Décision n° 2015-717 DC du 06 août 2015 - Loi portant nouvelle organisation territoriale de la République

Par sa décision n° 2015-717 DC du 6 août 2015, le Conseil constitutionnel s'est prononcé sur la loi portant nouvelle organisation territoriale de la République dont il avait été saisi par plus de soixante députés et par plus de soixante sénateurs.

Les députés et les sénateurs requérants contestaient la conformité à la Constitution de celles des dispositions de l'article 59 de la loi qui étaient relatives aux modalités de répartition des sièges de conseiller de la métropole du Grand Paris attribués à la commune de Paris et au mode d'élection de ces conseillers métropolitains.

Les dispositions contestées prévoyaient deux régimes de répartition des sièges de conseiller métropolitain. Le premier présentait un caractère provisoire car il devait s'appliquer jusqu'au prochain renouvellement général des conseils municipaux suivant la création de la métropole du Grand Paris. L'autre devait s'appliquer à la suite de cette période intermédiaire, soit à partir de 2020.

Dans l'un et l'autre cas, les dispositions contestées prévoyaient de répartir les sièges de conseiller métropolitain attribués à la commune de Paris entre les arrondissements en fonction de leur population, à la représentation proportionnelle suivant la règle de la plus forte moyenne.

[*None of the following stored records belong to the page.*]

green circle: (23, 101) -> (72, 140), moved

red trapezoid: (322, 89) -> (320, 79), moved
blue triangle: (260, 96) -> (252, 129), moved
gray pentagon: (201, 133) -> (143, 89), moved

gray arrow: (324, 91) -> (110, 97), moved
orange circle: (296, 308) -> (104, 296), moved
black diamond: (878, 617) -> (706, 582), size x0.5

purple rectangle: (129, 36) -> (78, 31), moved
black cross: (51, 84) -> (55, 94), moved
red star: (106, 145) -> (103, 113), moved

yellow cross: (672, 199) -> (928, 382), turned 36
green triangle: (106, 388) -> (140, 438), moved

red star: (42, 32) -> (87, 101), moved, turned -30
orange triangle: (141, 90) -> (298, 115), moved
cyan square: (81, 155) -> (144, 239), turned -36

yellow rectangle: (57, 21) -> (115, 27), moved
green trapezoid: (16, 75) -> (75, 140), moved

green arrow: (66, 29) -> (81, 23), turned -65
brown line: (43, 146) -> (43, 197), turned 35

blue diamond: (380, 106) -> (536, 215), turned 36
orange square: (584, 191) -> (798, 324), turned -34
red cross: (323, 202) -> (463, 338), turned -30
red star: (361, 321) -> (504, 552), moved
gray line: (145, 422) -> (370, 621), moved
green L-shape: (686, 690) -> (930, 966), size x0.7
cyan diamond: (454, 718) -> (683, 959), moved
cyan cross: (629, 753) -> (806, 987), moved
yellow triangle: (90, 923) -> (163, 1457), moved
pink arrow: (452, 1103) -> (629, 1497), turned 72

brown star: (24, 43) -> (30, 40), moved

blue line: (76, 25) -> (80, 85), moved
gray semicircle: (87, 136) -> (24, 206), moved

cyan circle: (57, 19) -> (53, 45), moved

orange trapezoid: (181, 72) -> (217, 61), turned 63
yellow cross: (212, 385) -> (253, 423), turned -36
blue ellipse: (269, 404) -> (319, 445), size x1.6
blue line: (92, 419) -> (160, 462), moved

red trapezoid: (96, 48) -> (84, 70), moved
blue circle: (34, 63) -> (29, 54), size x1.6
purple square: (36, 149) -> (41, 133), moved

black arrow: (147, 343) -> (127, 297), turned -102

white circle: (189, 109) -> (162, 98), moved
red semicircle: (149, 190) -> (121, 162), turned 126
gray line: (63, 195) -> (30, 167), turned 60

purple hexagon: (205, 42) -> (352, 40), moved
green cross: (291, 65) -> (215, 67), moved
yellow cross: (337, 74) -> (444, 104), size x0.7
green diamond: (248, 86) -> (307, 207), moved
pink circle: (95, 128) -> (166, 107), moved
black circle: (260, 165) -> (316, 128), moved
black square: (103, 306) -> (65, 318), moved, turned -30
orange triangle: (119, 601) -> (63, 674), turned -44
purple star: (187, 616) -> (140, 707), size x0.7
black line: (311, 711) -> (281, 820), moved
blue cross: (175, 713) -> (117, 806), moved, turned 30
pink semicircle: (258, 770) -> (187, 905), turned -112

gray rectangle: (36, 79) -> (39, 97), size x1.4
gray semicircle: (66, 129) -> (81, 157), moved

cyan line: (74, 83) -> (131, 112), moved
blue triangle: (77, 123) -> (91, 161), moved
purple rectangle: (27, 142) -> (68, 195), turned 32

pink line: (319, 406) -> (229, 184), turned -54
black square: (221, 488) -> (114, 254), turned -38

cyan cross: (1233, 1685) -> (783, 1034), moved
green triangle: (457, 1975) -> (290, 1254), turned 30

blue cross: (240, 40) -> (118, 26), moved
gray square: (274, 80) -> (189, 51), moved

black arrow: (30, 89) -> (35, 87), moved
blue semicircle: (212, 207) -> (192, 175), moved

Le Conseil constitutionnel a jugé, pour les deux régimes, que compte tenu du nombre de sièges à répartir et de la population respective de chaque arrondissement, en appliquant une règle de répartition à la représentation proportionnelle suivant la règle de la plus forte moyenne combinée à un minimum d'un siège par arrondissement, les dispositions contestées conduisent à ce que, dans plusieurs arrondissements, le rapport du nombre des conseillers métropolitains à la population de l'arrondissement s'écarte de la moyenne constatée à Paris dans une mesure qui est manifestement disproportionnée.

Le Conseil constitutionnel a, en conséquence, censuré, pour méconnaissance du principe d'égalité devant le suffrage, les dispositions du dernier alinéa du 9° du paragraphe II et du paragraphe XX de l'article 59 de la loi déférée.